Elle salua de droite et de gauche, affectant de croire à la présence d’un nombreux public, et glissa de nouveau, avec un rythme régulier des jambes et une oscillation du buste et des bras qui la berçait comme le battement d’ailes d’un oiseau. Elle arriva ainsi au-dessus de l’étang. Le fil de fer, moins tendu, fléchissait sous son poids et la relançait en l’air. Et, une seconde fois, quand elle fut arrivée au milieu, elle s’arrêta.

C’était le plus dur de sa tentative. Elle ne pouvait plus s’accrocher du regard, pour ainsi dire, à un point fixe des Buttes, et appuyer son équilibre sur quelque chose de stable. Il lui fallait baisser les yeux, chercher dans l’eau mouvante et miroitante, se soustraire à la fascination des reflets du soleil, lire des mots et des chiffres. Besogne terriblement dangereuse ! Elle dut s’y prendre à plusieurs fois, et se redresser au moment même où elle semblait pencher sur le vide. Une minute ou deux s’écoulèrent, vraiment pleines d’angoisse. Elle y mit fin par un salut de ses deux bras qui se déployèrent harmonieusement, et par un cri de victoire, et, aussitôt, elle se remit en marche.

Raoul avait franchi le pont qui enjambe l’extrémité de l’étang et il était déjà là, quand elle atteignit les Buttes, sur l’espèce de plate-forme où aboutissait le fil de fer. Elle fut frappée de sa pâleur et touchée de son émotion.

— Et alors ? dit-il.

— Alors, j’ai bien lu la devise, soulignée par cette date que nous ne réussissions pas à déchiffrer : 12 juillet 1921. Nous savons donc que le 12 juillet de cette année est le grand jour annoncé depuis si longtemps. Mais il y a mieux, je crois…

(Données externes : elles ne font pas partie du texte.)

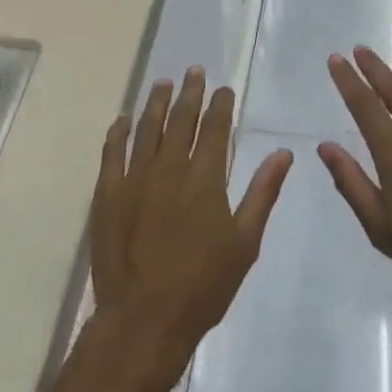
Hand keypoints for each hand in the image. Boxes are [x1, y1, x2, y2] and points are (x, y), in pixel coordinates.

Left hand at [88, 67, 292, 391]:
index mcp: (204, 178)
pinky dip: (118, 133)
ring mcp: (134, 179)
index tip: (223, 88)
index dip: (220, 105)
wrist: (144, 321)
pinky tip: (123, 120)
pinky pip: (112, 153)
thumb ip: (262, 192)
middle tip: (194, 71)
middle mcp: (168, 168)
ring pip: (146, 128)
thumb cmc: (203, 286)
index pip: (214, 128)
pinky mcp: (107, 194)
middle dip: (190, 93)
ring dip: (156, 103)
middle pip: (180, 119)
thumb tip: (283, 153)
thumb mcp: (245, 242)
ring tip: (163, 83)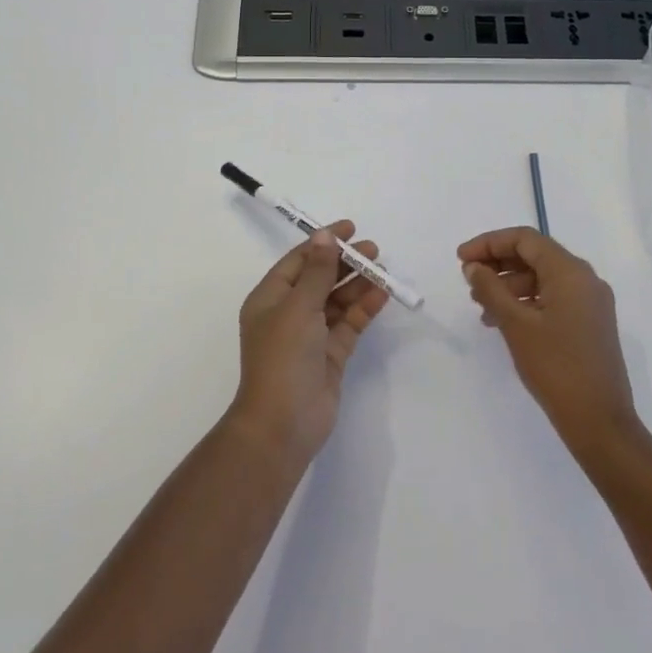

Elle appela Saint-Quentin et lui dit quelques mots à voix basse. Saint-Quentin courut jusqu’à la roulotte et en sortit, quelques instants plus tard, vêtu d’un de ses maillots d’acrobate. Il monta dans la barque avec Dorothée qui le conduisit au milieu de l’étang. Rapidement, il se laissa glisser dans l’eau, plongea, reparut, et jeta dans la barque un objet assez lourd que Dorothée saisit vivement et qu’elle tendit à Raoul, lorsqu’ils eurent abordé de nouveau sur les Buttes.